I was quite anxious to travel to Mexico for my brother’s 50th at a time that Anton was nearing the end. I discussed this dilemma with him and Anton’s usual sober logic came through clearly when he told me not to be an idiot, that he was at peace and ready to go, that we had shared all the adventures and good times that we could possibly have hoped for and that it was far more important for me to spend time with my brother and the rest of my family, with whom I will continue on life’s journey.

He also said that him dying was no big deal, that he had all the care and love he needed until he moved on to the happy hunting grounds in the heavens, that we are all heading in that direction and that a person who lives life as if he or she is immortal is a complete “doos” in his view. Which was even more reason why, despite his terminal illness, he wanted me to spend as much time as possible with my family.
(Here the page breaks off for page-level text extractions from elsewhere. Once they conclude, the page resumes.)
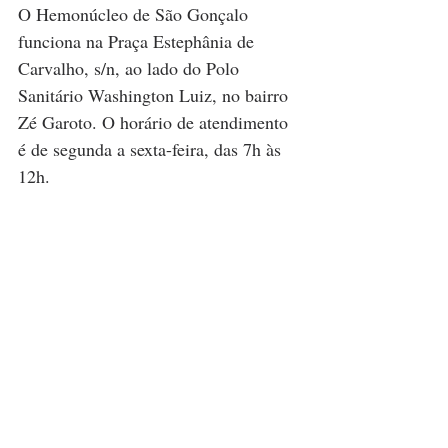
O Hemonúcleo de São Gonçalo 
funciona na Praça Estephânia de 
Carvalho, s/n, ao lado do Polo 
Sanitário Washington Luiz, no bairro 
Zé Garoto. O horário de atendimento 
é de segunda a sexta-feira, das 7h às 
12h.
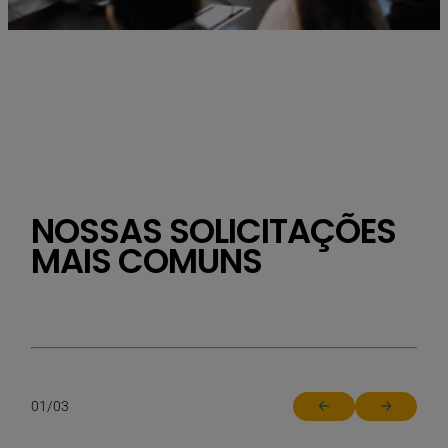
NOSSAS SOLICITAÇÕES
MAIS COMUNS
01
/
03
Return to previous sl
Jump to ne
And for me that was and remains the brilliance of Anton the man. His almost dispassionate ability to see things clearly for what they really are, made him at times unplayable, but a very valuable and steadfast ally to those he loved and to all his friends in need.
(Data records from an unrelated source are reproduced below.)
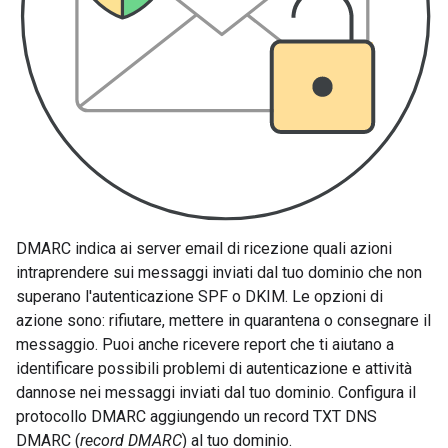
DMARC indica ai server email di ricezione quali azioni
intraprendere sui messaggi inviati dal tuo dominio che non
superano l'autenticazione SPF o DKIM. Le opzioni di
azione sono: rifiutare, mettere in quarantena o consegnare il
messaggio. Puoi anche ricevere report che ti aiutano a
identificare possibili problemi di autenticazione e attività
dannose nei messaggi inviati dal tuo dominio. Configura il
protocollo DMARC aggiungendo un record TXT DNS
DMARC (
record DMARC
) al tuo dominio.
I finished this tribute and reflections in the courtyard garden of Frida Kahlo’s “Blue House” in Mexico City. The interior garden of the house of this famous Mexican artist would have pleased Anton. It is simple, beautiful, tranquil and peaceful. The way I believe this life ended for Anton.

Go well, my soulmate, until we meet again. And thank you for always leading the way with clarity when it really mattered, such as now. I will love you in this life and whatever comes next.